Live cell time-lapse imaging and fluorescence recovery after photobleaching
Cells were imaged without phenol red in either L15 CO2-indepdendent medium, or in Fluorbrite Imaging medium with 5% CO2 at 37°C, in Ibidi u-slide 8-well dishes. Imaging was with a Carl Zeiss 880 Airyscan, either in Airyscan or standard confocal mode, using either a 63x NA 1.4 or 100x NA 1.4 oil immersion lens. FRAP was performed essentially as described in [14], by bleaching using a 488 argon laser at 100% for the minimum time required to cause ~50% fluorescence loss (but keeping the bleach time the same duration in all samples). Corrections were made for non-specific image bleaching by using time courses taken with identical settings but in unbleached cells.

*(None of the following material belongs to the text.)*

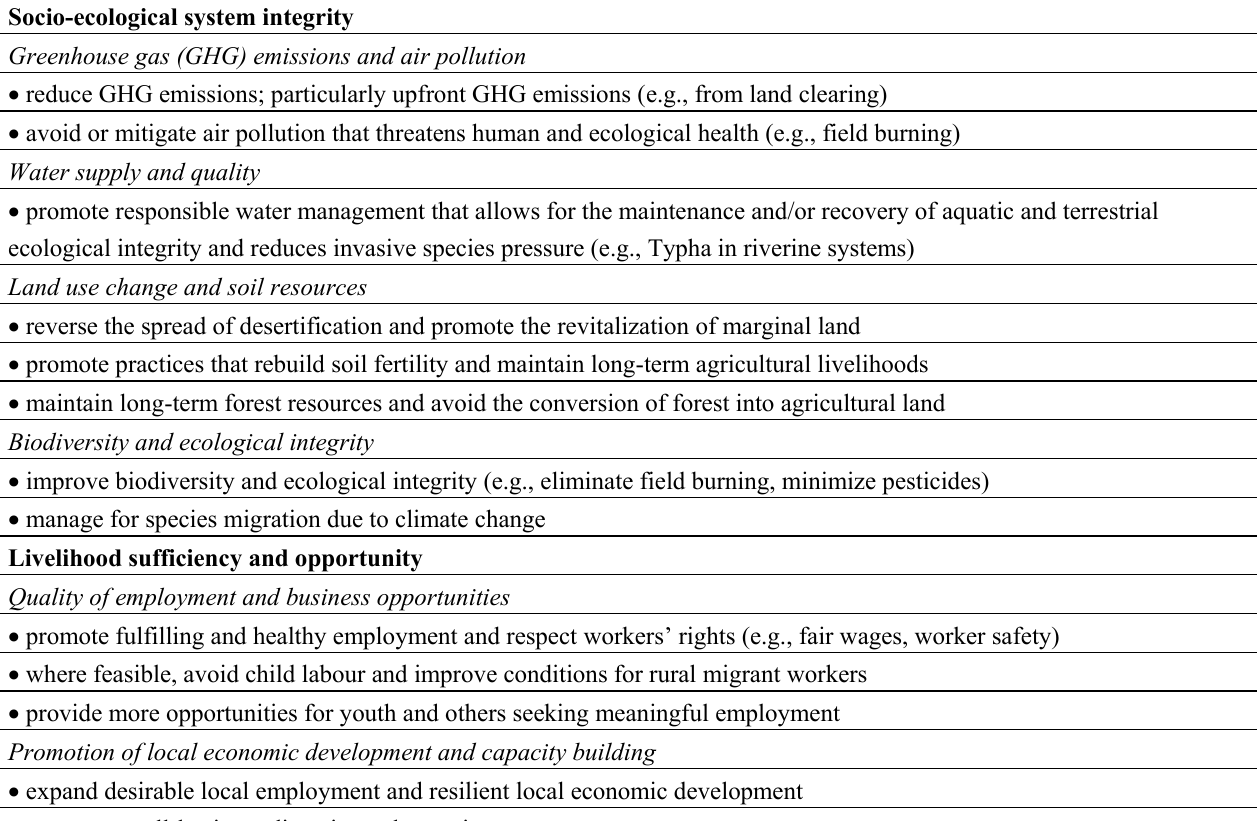
Table 2. Proposed sustainability criteria for energy-agriculture applications in Senegal. Socio-ecological system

Hence, lack of recovery was not simply due to nonspecific bleaching. In long FRAP experiments (15 hours total recovery period), significant movement occurred, both of the centrosome and in some cases the whole cell. To account for this, centrosome position was tracked by using a spectrally distinct centrosomal marker, NEDD1-mRuby3.
Cell fusion
Cal51 cells expressing rootletin-meGFP were fused with cells expressing NEDD1-mRuby3. Prior to fusion, rootletin-meGFP cells were stained with CellTrace Violet dye (Thermo Fisher Scientific), according to the manufacturer’s instructions. This improved the identification of fused cells by FACS as detailed below. Fusion was by mixing trypsinised cells at a 1:1 ratio and incubating for five minutes with Hybri-Max 50% 1450 polyethylene glycol solution (Merck). Serum free medium was then added dropwise for one minute before 10 minutes incubation at 37°C with normal medium. Fresh medium was then added before a two-hour incubation at 37°C. Fused cells were at low frequency (<1%), and so were enriched by FACS sorting, by gating for both CellTrace Violet (Thermo Fisher Scientific) and NEDD1-mRuby3 positivity relative to negative controls. Since neither cell line originally had both colours, this strategy allowed identification of fused cells. Fused cells were sorted by flow cytometry directly into an Ibidi μ-Slide Angiogenesis imaging dish and confirmed by microscopy as aneuploid relative to the single colour lines, as expected. Note that fused cells contained up to four centrioles marked by NEDD1-mRuby3 fluorescence, due to turnover of this marker at the centrosome from the cytoplasmic pool. Thus, upon fusion of two cells, NEDD1-mRuby3 was able to bind centrosomes through recruitment from the cytoplasmic pool. Since rootletin-meGFP shows very slow diffusional exchange (Fig 2), this process did not occur to the same extent.
Author Contributions
R.M. conceived the project, performed the experiments, analysed results and wrote the manuscript.
Acknowledgements
pEGFP Rootletin (Nigg pFL2(CW499)) was a gift from Erich Nigg (Addgene plasmid #41166). pX330-U6-Chimeric_BB-Cbh-hSpCas9 was a gift from Feng Zhang (Addgene plasmid #42230). pIRES GFP Centrin1 Hygro was a gift from Matthieu Piel (Addgene plasmid #64339). IMR-90 cells were a gift from Liam Cassidy. I thank the Cambridge Institute for Medical Research FACS facility for support. I thank Ashok R Venkitaraman and Paul M. W. French for guidance and feedback. Amy Emery, Petr Strnad, and Tom Miller provided critical comments on the manuscript. This work was funded by a Henry Wellcome Fellowship to R.M. (100090/12/Z).